The drainage angle between the iris and cornea remains open, yet a marked decrease in the efficiency of fluid drainage can occur, which may gradually elevate eye pressure.

Angle-closure glaucoma:

The drainage angle between the iris and cornea of your eye narrows, which may partially or entirely hinder drainage outflow. This causes fluid to accumulate quickly, leading to a sudden surge in eye pressure and damage to the optic nerve. As a result, this glaucoma is more common and causes a quicker onset of vision loss.

Causes Of Glaucoma

There is no one cause of glaucoma, but it happens when the fluid inside your eyes, known as aqueous humour, accumulates in the eye. This occurs when the drainage angle is narrowed or closed or when the eye produces excessive aqueous humour.

Age: Glaucoma is more common as we age.

Family history: If your family has a history of glaucoma, you're at a higher risk for developing the disease.

Smoking: Smoking cigarettes increases your risk of developing open-angle glaucoma by 50%.

RAGE (Risk Factors And Genetic Environments) Study Results:

One study found that people with a combination of high blood pressure and high blood sugar have an 80% chance of developing angle-closure glaucoma over their lifetime.

Gender: Women are typically diagnosed with glaucoma later in life than men.

Occupation: Glaucoma is more common among people who work in professions with high exposure to sunlight or other bright light, such as farmers, construction workers, and pilots.

Signs And Symptoms Of Glaucoma

There are several signs and symptoms of glaucoma, but most people don't experience them all.

Am I At Risk Of Glaucoma?

There is no one-size-fits-all answer to this question, as the risk of glaucoma varies depending on your circumstances.
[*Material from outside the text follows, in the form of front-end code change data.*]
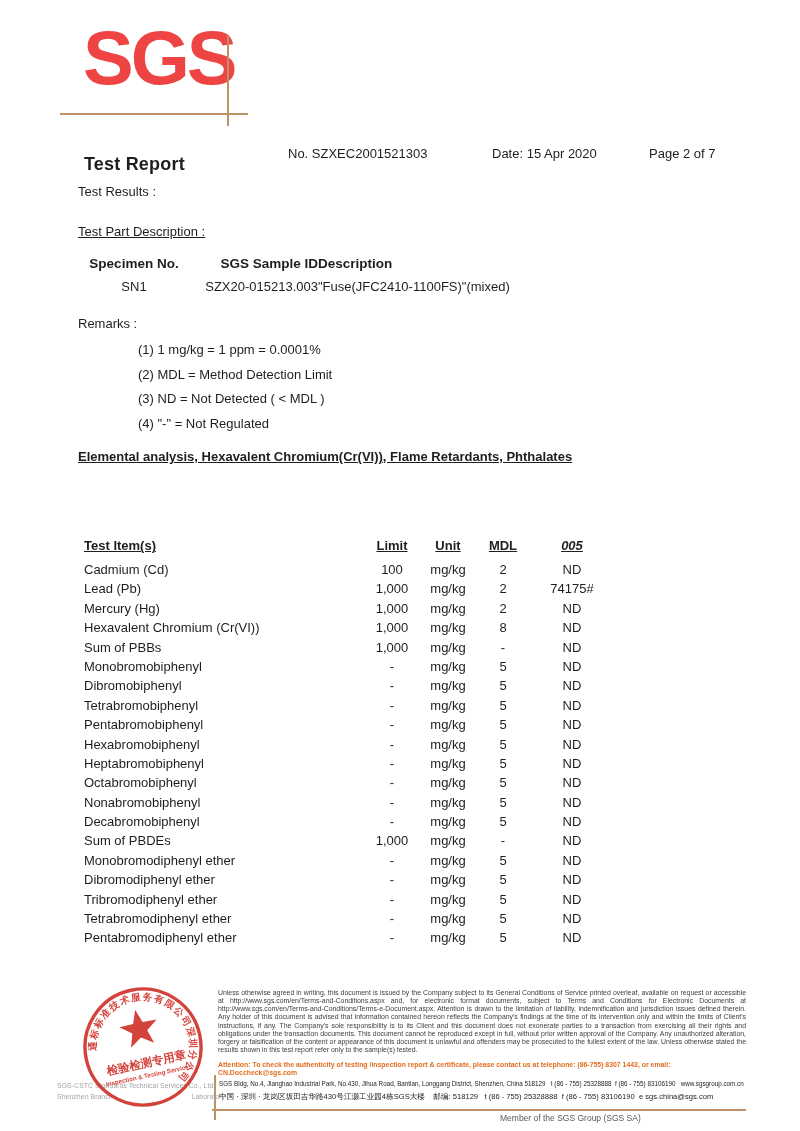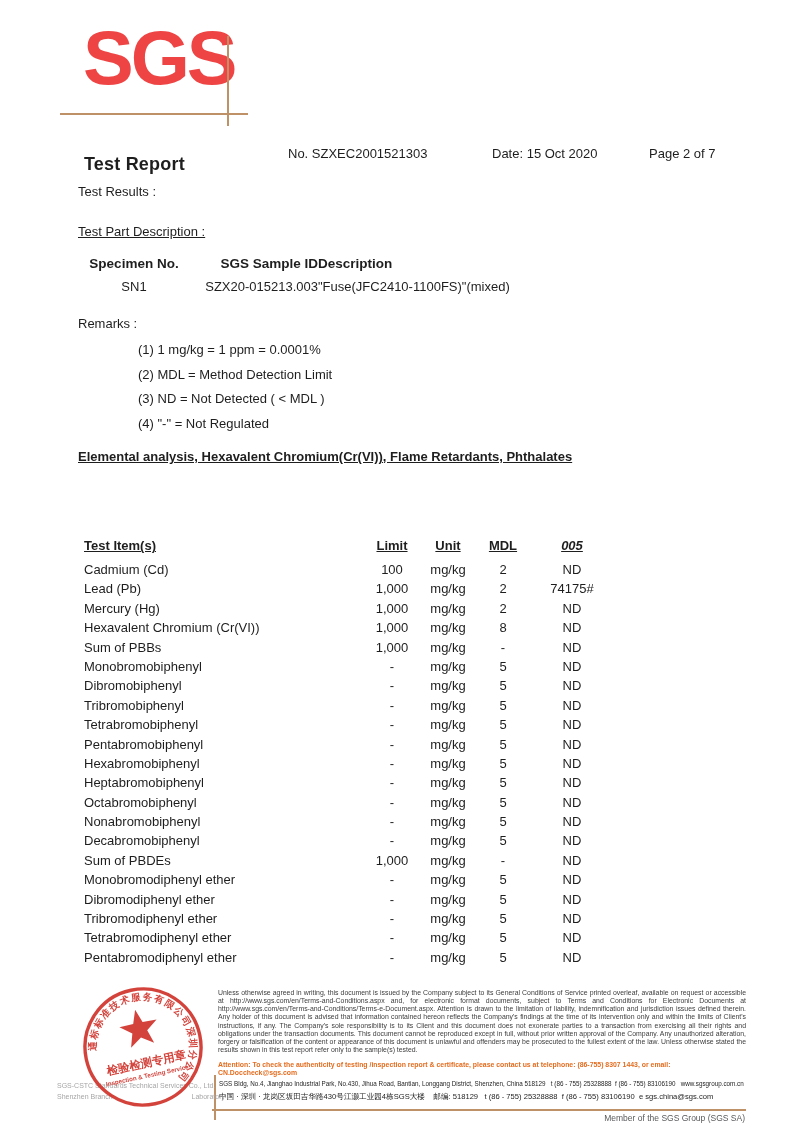--- a/index.html
+++ b/index.html
@@ -59,35 +59,35 @@
   .disclaimer { left:218px; top:989px; width:528px; font-size:6.9px;
                 line-height:8.15px; text-align:justify; color:#3c3c3c; }
   .attention { left:218px; top:1061px; width:528px; font-size:6.9px;
                line-height:8.3px; color:#e46c1e; font-weight:bold; }
   .addr-en { left:219px; top:1080px; width:560px; font-size:6.3px;
              color:#1e1e1e; white-space:nowrap; }
   .addr-cn { left:219px; top:1092px; width:560px; font-size:7.6px;
              color:#1e1e1e; white-space:nowrap; }
   .footer-hline { left:212px; top:1109px; width:534px; height:2px; background:#bf9166; }
   .footer-vline { left:214px; top:1075px; width:2px; height:45px; background:#bf9166; }
-  .member { left:500px; top:1113px; width:245px; text-align:right;
+  .member { left:500px; top:1113px; width:245px; 
             font-size:8.5px; color:#58595b; }
 </style>
 </head>
 <body>
 
 <div class="page">
 
   <div class="abs logo-text">SGS</div>
   <div class="abs logo-hline"></div>
   <div class="abs logo-vline"></div>
 
   <div class="abs doc-title">Test Report</div>
   <div class="abs hdr-no">No. SZXEC2001521303</div>
-  <div class="abs hdr-date">Date: 15 Oct 2020</div>
+  <div class="abs hdr-date">Date: 15 Apr 2020</div>
   <div class="abs hdr-page">Page 2 of 7</div>
 
   <div class="abs t13 lbl-results">Test Results :</div>
   <div class="abs t13 lbl-partdesc">Test Part Description :</div>
 
   <div class="abs spec-row spec-head">
     <div class="spec-c1">Specimen No.</div>
     <div class="spec-c2">SGS Sample ID</div>
     <div class="spec-c3">Description</div>
   </div>
@@ -177,27 +177,20 @@
   </tr>
 
   <tr>
     <td class="c-item">Dibromobiphenyl</td>
     <td>-</td>
     <td>mg/kg</td>
     <td>5</td>
     <td>ND</td>
   </tr>
 
-  <tr>
-    <td class="c-item">Tribromobiphenyl</td>
-    <td>-</td>
-    <td>mg/kg</td>
-    <td>5</td>
-    <td>ND</td>
-  </tr>
 
   <tr>
     <td class="c-item">Tetrabromobiphenyl</td>
     <td>-</td>
     <td>mg/kg</td>
     <td>5</td>
     <td>ND</td>
   </tr>
 
   <tr>

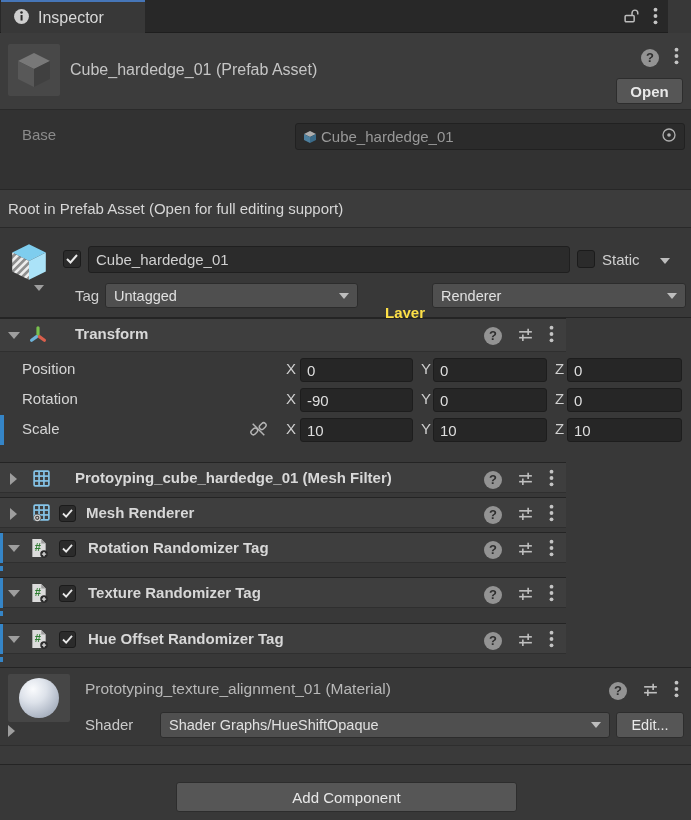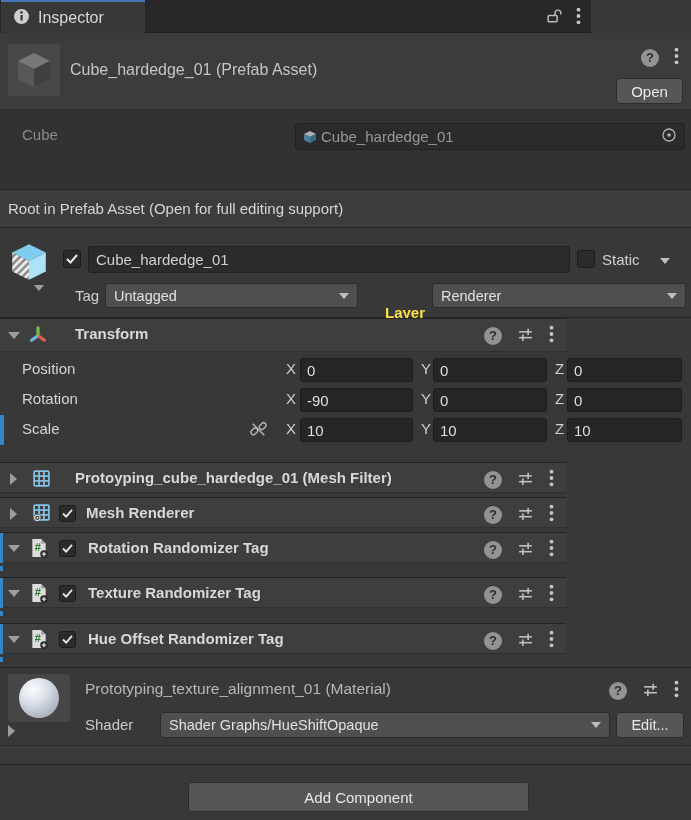--- a/index.html
+++ b/index.html
@@ -5,35 +5,35 @@
   * { margin:0; padding:0; box-sizing:border-box; }
   html,body { background:#242424; }
   body { font-family:"Liberation Sans", sans-serif; }
   #app {
     position:relative; width:691px; height:820px; overflow:hidden;
     background:#383838; color:#d2d2d2; font-size:15px;
   }
   .abs { position:absolute; }
 
   
-  .tabbar { left:0; top:0; width:591px; height:33px; background:#282828; border-bottom:1px solid #1e1e1e; }
+  .tabbar { left:0; top:0; width:668px; height:33px; background:#282828; border-bottom:1px solid #1e1e1e; }
   .tab { position:absolute; left:1px; top:0; width:144px; height:33px; background:#383838;
          border-top:2px solid #4676b8; display:flex; align-items:center; gap:8px; padding-left:12px; }
   .tab-label { font-size:16px; color:#d8d8d8; }
   .win-icons { position:absolute; right:10px; top:7px; display:flex; gap:13px; align-items:center; }
 
   
   .prefab-header { left:0; top:33px; width:691px; height:77px; background:#3c3c3c; border-bottom:1px solid #2a2a2a; }
   .prefab-thumb { position:absolute; left:8px; top:11px; width:52px; height:52px; background:#484848; border-radius:2px;
                   display:flex; align-items:center; justify-content:center; }
   .prefab-title { position:absolute; left:70px; top:18px; font-size:16px; color:#c5c5c5;margin-top:10px; }
   .hdr-icons { position:absolute; right:12px; top:14px; display:flex; gap:15px; align-items:center; }
   .btn { background:#565656; border:1px solid #2d2d2d; border-radius:3px; color:#e8e8e8;
          display:flex; align-items:center; justify-content:center; cursor:pointer; }
-  .open-btn { position:absolute; right:8px; top:45px; width:67px; height:26px; font-size:15px; }
+  .open-btn { position:absolute; right:8px; top:45px; width:67px; height:26px; font-size:15px;font-weight:bold; }
 
   
   .base-section { left:0; top:110px; width:691px; height:80px; background:#323232; border-bottom:1px solid #272727; }
   .base-label { position:absolute; left:22px; top:16px; color:#8b8b8b; }
   .obj-field { position:absolute; left:295px; top:13px; width:390px; height:27px; background:#2b2b2b;
                border:1px solid #212121; border-radius:3px; display:flex; align-items:center; padding:0 7px; gap:4px; }
   .obj-field-text { color:#989898; flex:1; }
 
   
   .banner { left:0; top:190px; width:691px; height:38px; background:#3c3c3c; border-bottom:1px solid #292929;
@@ -101,21 +101,21 @@
             background:radial-gradient(circle at 35% 28%, #fafbfd 0%, #dde2ea 35%, #b7bfcc 65%, #8d97a6 100%); }
   .mat-title { position:absolute; left:85px; top:12px; font-size:15.5px; color:#b8b8b8; white-space:nowrap; }
   .mat-icons { position:absolute; right:12px; top:12px; display:flex; gap:15px; align-items:center; }
   .shader-label { position:absolute; left:85px; top:48px; color:#c9c9c9; }
   .shader-dd { left:160px; top:44px; width:450px; height:26px; }
   .edit-btn { position:absolute; left:616px; top:44px; width:68px; height:26px; font-size:14.5px; }
   .mat-fold { position:absolute; left:8px; top:57px; }
 
   .preview-strip { left:0; top:745px; width:691px; height:20px; background:#3a3a3a;
                    border-top:1px solid #2e2e2e; border-bottom:1px solid #242424; }
-  .footer { left:12px; top:765px; width:614px; height:55px; background:#383838; }
+  .footer { left:0; top:765px; width:614px; height:55px; background:#383838; }
   .add-comp-btn { position:absolute; left:176px; top:17px; width:341px; height:30px; font-size:15px; }
 
   
   .help-icon { width:18px; height:18px; border-radius:50%; background:#939393; color:#2e2e2e; font-weight:bold;
                font-size:13px; display:flex; align-items:center; justify-content:center; cursor:pointer; }
   .help-icon::before { content:"?"; }
   .spacer1 { left:0; top:455px; width:691px; height:7px; background:#383838; }
   .gapA { left:0; top:493px; width:691px; height:4px; background:#383838; }
   .gapB { left:0; top:528px; width:691px; height:4px; background:#383838; }
   .stripA { left:0; top:563px; width:691px; height:14px; background:#383838; }
@@ -171,21 +171,21 @@
             <circle cx="2" cy="2.4" r="1.7" fill="#c4c4c4"></circle>
             <circle cx="2" cy="8" r="1.7" fill="#c4c4c4"></circle>
             <circle cx="2" cy="13.6" r="1.7" fill="#c4c4c4"></circle>
           </svg>
       </span>
     </div>
     <div class="btn open-btn">Open</div>
   </div>
 
   <div class="abs base-section">
-    <div class="base-label">Cube</div>
+    <div class="base-label">Base</div>
     <div class="obj-field">
       <svg width="14" height="14" viewBox="0 0 14 14">
         <polygon points="7,1 13,4 7,7 1,4" fill="#aeaeae"></polygon>
         <polygon points="1,4 7,7 7,13 1,10" fill="#4d7f9e"></polygon>
         <polygon points="13,4 7,7 7,13 13,10" fill="#3a6a88"></polygon>
       </svg>
       <span class="obj-field-text">Cube_hardedge_01</span>
       <span>
         <svg width="16" height="16" viewBox="0 0 16 16">
             <circle cx="8" cy="8" r="6" fill="none" stroke="#b0b0b0" stroke-width="1.3"></circle>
However, your doctor must check your eyes regularly if you are at risk for glaucoma and have any of the above factors.

Everyone is at some risk for glaucoma, but some factors make you particularly vulnerable.

Treatment For Glaucoma

There is no cure for glaucoma, but various treatments can help improve vision and prevent further damage to the optic nerve. These include glasses, laser surgery, intraocular lenses (IOLs), and eye drops.

Glaucoma Prevention

You can’t prevent glaucoma. But if you find it early, you can lower your risk of eye damage. These steps may help protect your vision:

  • Have regular eye exams. The sooner your doctor spots the signs of glaucoma, the sooner you can start treatment. All adults need to be checked for glaucoma every 3 to 5 years. If you’re over age 40 and have a family history of the disease, get a complete eye exam from an eye doctor every 1 to 2 years. If you have health problems like diabetes or are at risk of other eye diseases, you may need to go more often.
  • Learn your family history. Ask your relatives whether any of them have been diagnosed with glaucoma.
  • Follow your doctor’s instructions. For example, if they find that you have high eye pressure, they might give you drops to prevent glaucoma.
  • Exercise. Do moderate activity like walking or jogging at least three times a week.
  • Protect your eyes. Use protective eyewear when playing sports or working on home improvement projects.